Delano Cemetery
William Delano, Age 26 Years
William Delano’s gravestone stands in the woods on the Pitcher Pond side of North Cobbtown Road in Lincolnville. Despite searching, all we know of him is what is on that stone.
Sacred
to the memory of
William Delano
who died
March 15, 1826
AE 26
His Saviors smiles dispell’d the gloom
And smooth’d his passage to the tomb
On the top of the stone is etched a weeping willow draped over an urn. It is a very elegant stone and must have been quite expensive. It is the only gravestone there.
The land on which he was buried was part of George Ulmer’s Estate. Gen. Henry Knox foreclosed on it and then lost it to the Boston land developers, Israel Thorndike, David Sears and William Prescott. They divided Lincolnville into Ranges and Lots, the lots being approximately 100 acres, opened a land office in 1809, and began their sales.
In 1802, John Harkness surveyed Lincolnville and made a map of the Ranges and Lots. However, in the 1960s, this map was stolen from the Registry of Deeds in Belfast and a copy has never been found. Thus, figuring out land boundaries is difficult. By reading old deeds we know that the North Cobbtown Road area was Range F and we can recognize the Lots.
William’s grave is within a stonewalled area that measures 45’X37’ and comprises land in both Lots 4 and 5. The lots run in strips from Pitcher Pond to the Ducktrap River with the road cutting through them. The actual gravestone is in Lot 4. At the time William was buried neither of these lots had been sold so it is unclear why this place was chosen.
Lot 5 was first sold in 1828 to John Kimball from Belfast who logged it and then resold it in 1834 to Thomas Frohock, Jr. who farmed it until 1852. Over the next 15 years it was owned by Andrew Tarbell, John Duncan and Joseph Field. Lot 4 was sold in 1834, to Wyman Drinkwater who farmed it until 1881, and made his own burying ground along the road near his house and barn.
The current Cobbtown Road was the first Town Road in Lincolnville and was well settled by 1826 at the Ducktrap Harbor end as well as by the outlet of Pitcher Pond . There were mills at each end and traffic between the two carried lumber and goods to and from the harbor. But, in the mid-section, where William is buried, it was quite uninhabited. George McCobb was living on Lot 6 which was contracted to him, and Edward Field was a squatter on the Ducktrap River side of Lot 5. Mr. Kimball gave him 25 acres when he sold the rest to Thomas Frohock, Jr., Edward’s brother-in-law.
On Lot 5, on the Pond side, there is the cellar hole of the farmhouse and the foundation of the barn built by Thomas Frohock, Jr. and there is also a mystery. In what was an adjoining walled-in pasture there are the remnants of a structure with what seems to be a well or cistern at one end. Was it a sheep shed that went with the farm or a building related to William Delano’s life or something entirely different?

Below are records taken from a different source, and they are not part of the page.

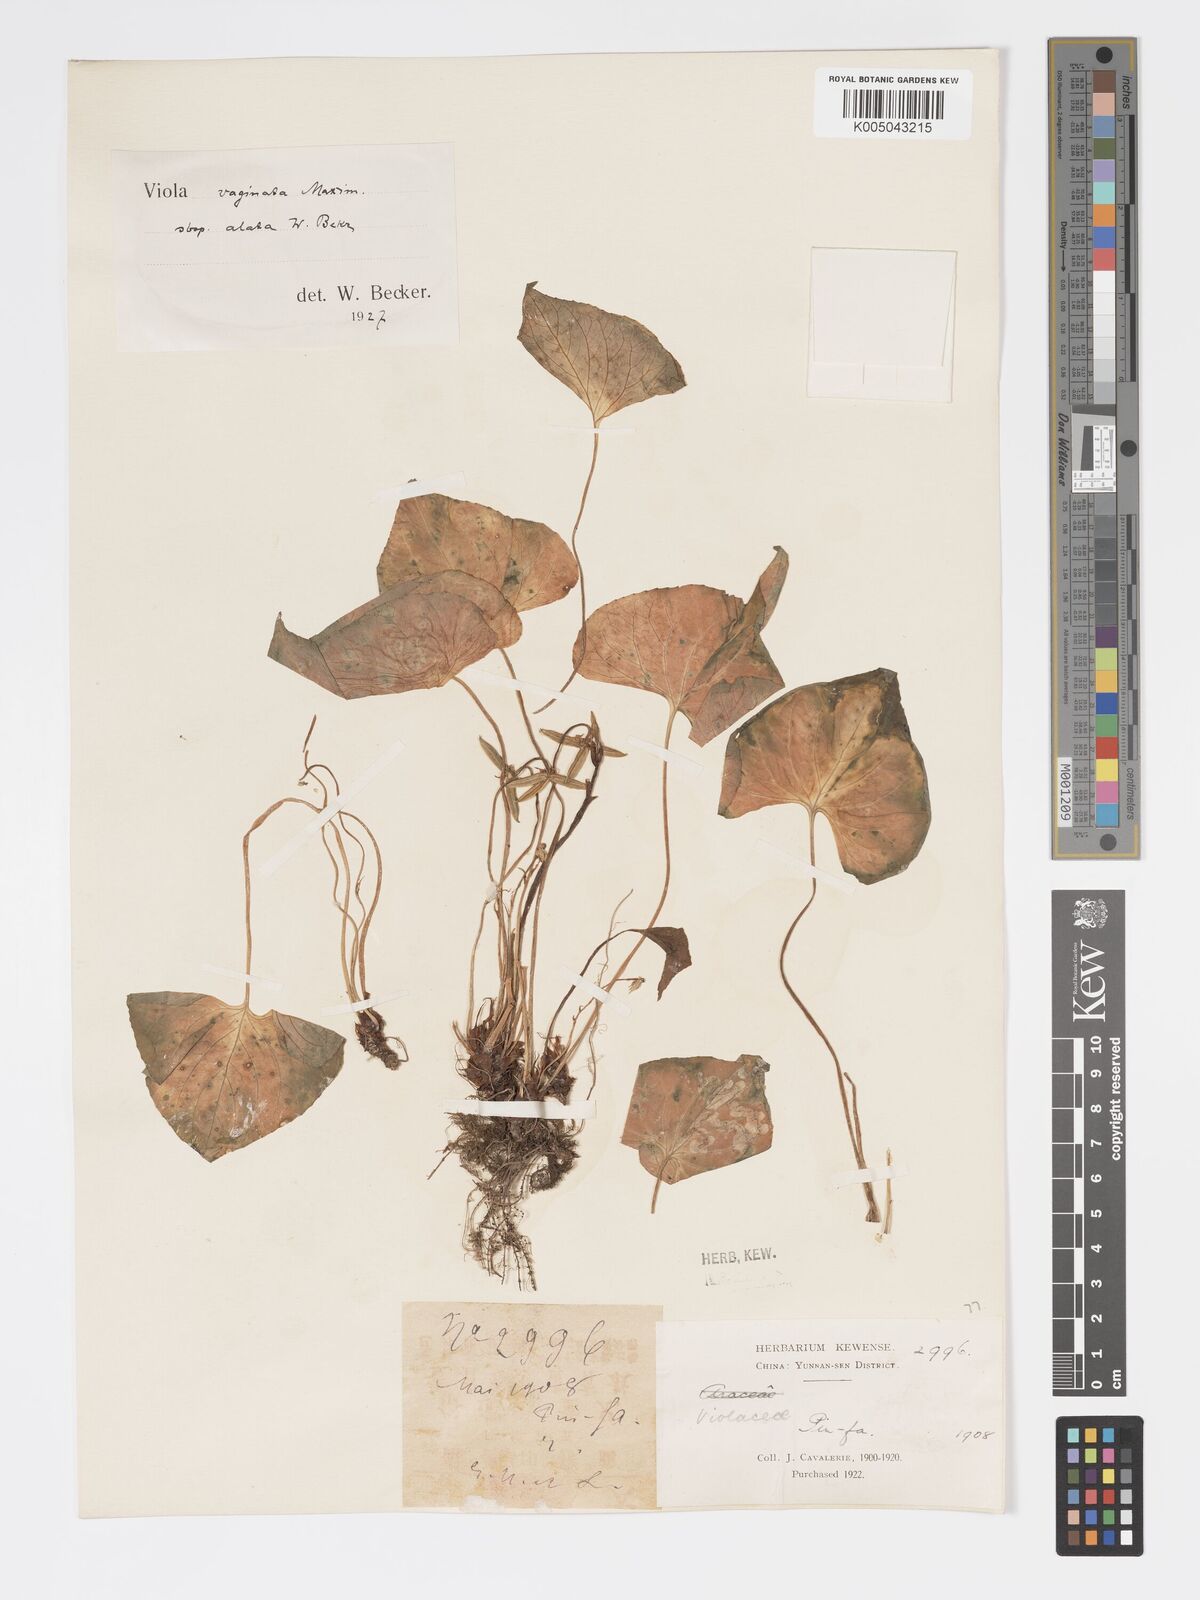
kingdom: Plantae
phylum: Tracheophyta
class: Magnoliopsida
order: Malpighiales
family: Violaceae
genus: Viola
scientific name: Viola vaginata
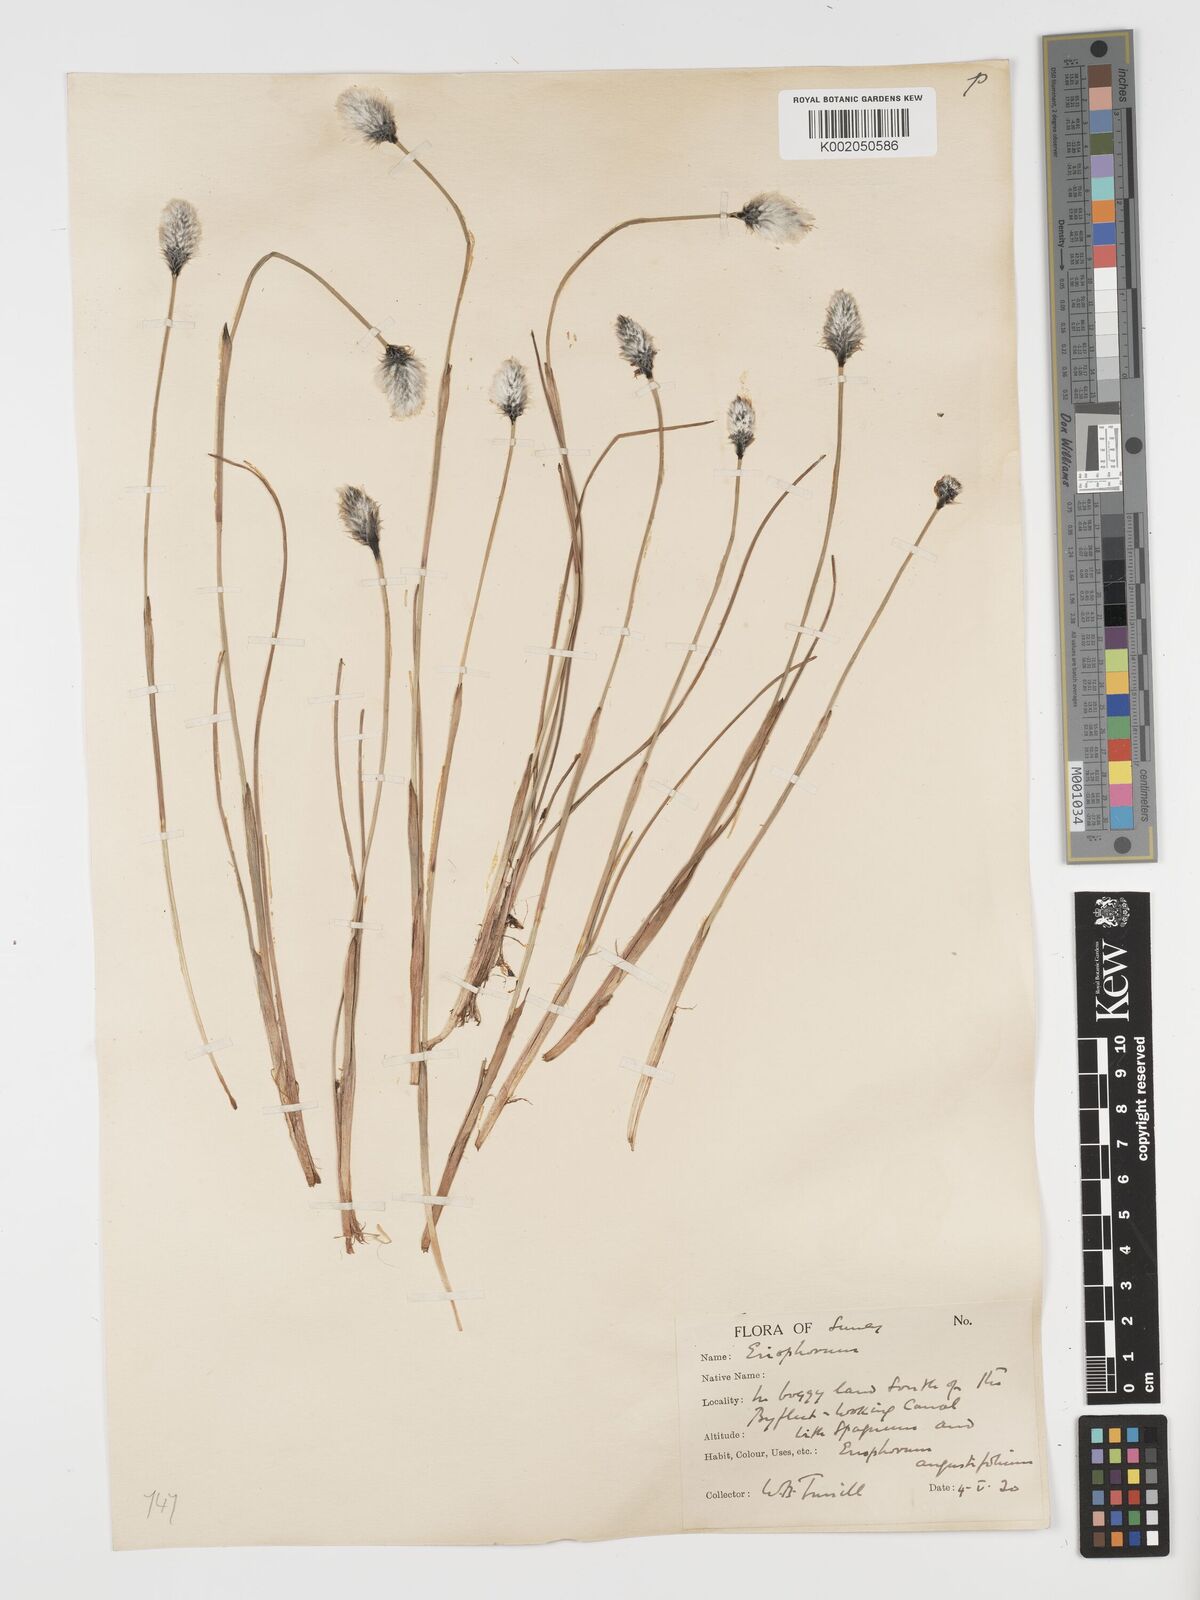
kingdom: Plantae
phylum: Tracheophyta
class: Liliopsida
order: Poales
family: Cyperaceae
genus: Eriophorum
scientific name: Eriophorum vaginatum
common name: Hare's-tail cottongrass
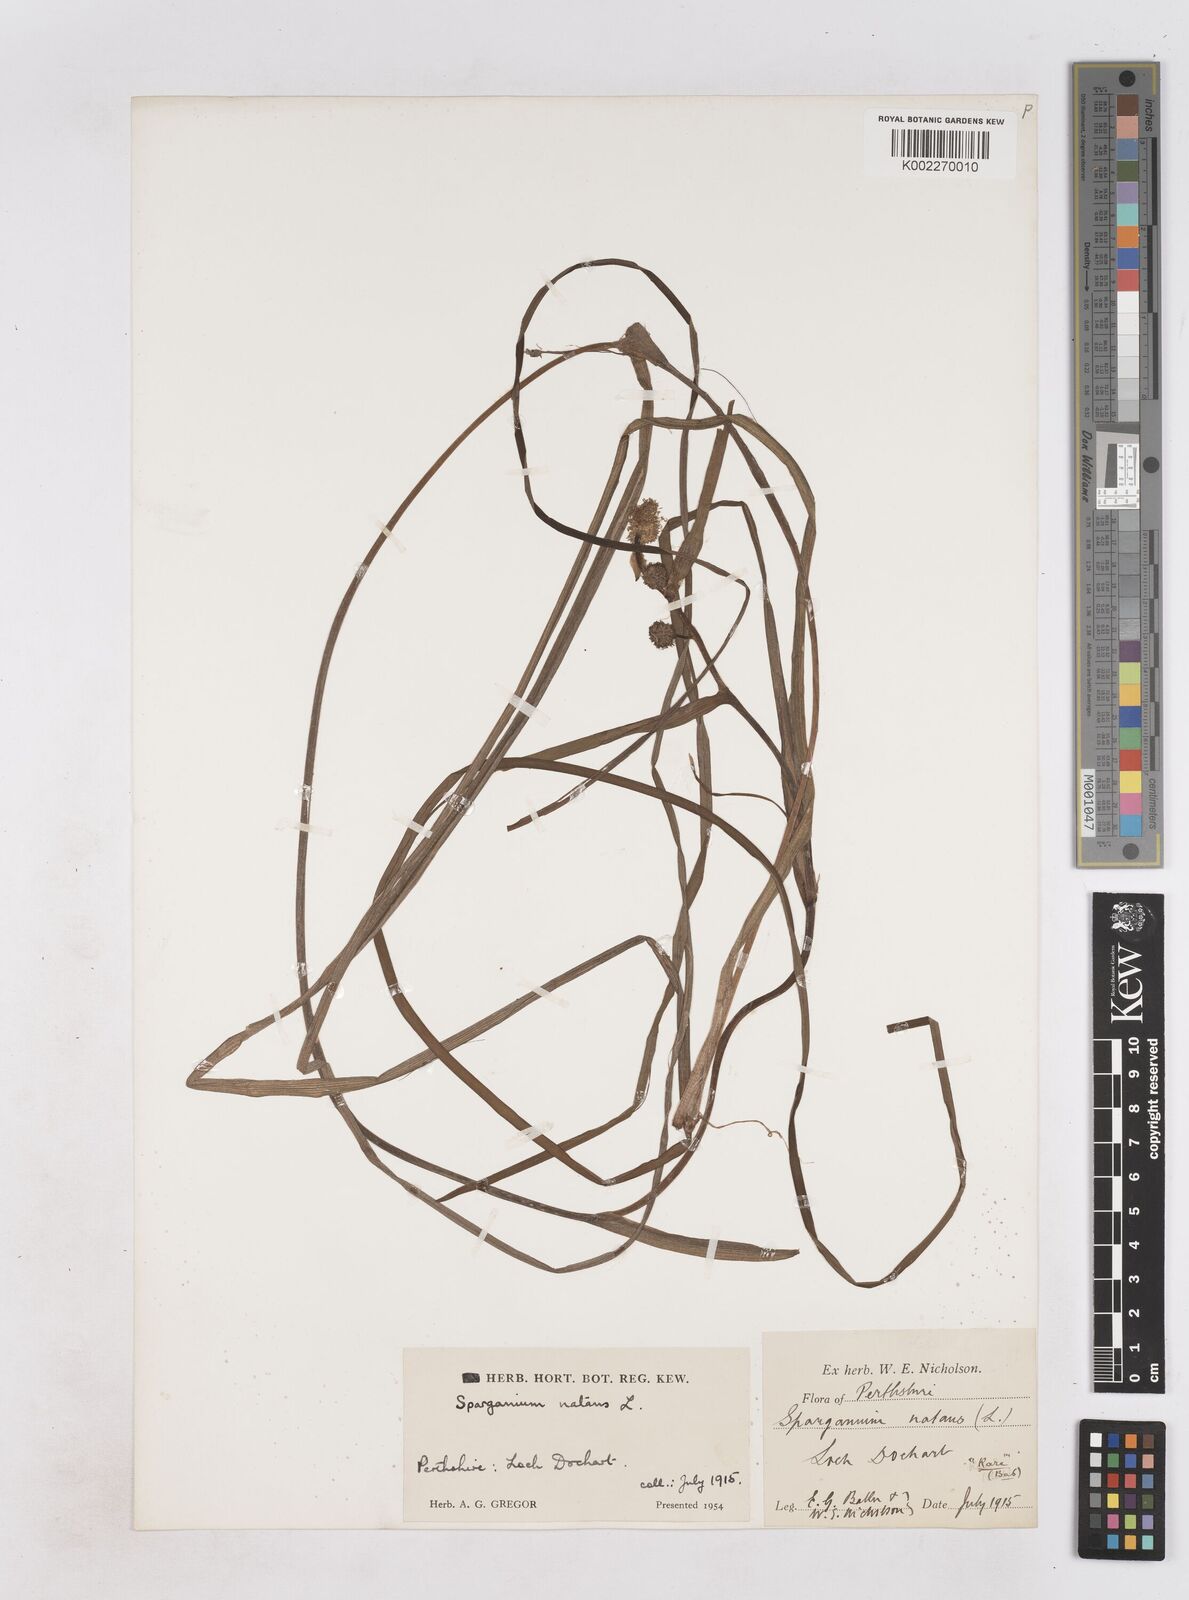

Might William have been a squatter with a cabin or boarded with the McCobbs or Fields? Was the land contracted to him? Was he logging, did he work in a mill or begin a farm? Where did he come from? Who chose and paid for his beautiful stone?
If anyone has information on William Delano, the stone structure, or a copy of the 1802 map of The Original Plan of the Town of Lincolnville it would be most welcome.
Written by Corelyn Senn
If interested in the location of the Delano grave check inside the mailbox on North
Cobbtown Road between 9th and 10th Avenues for directions.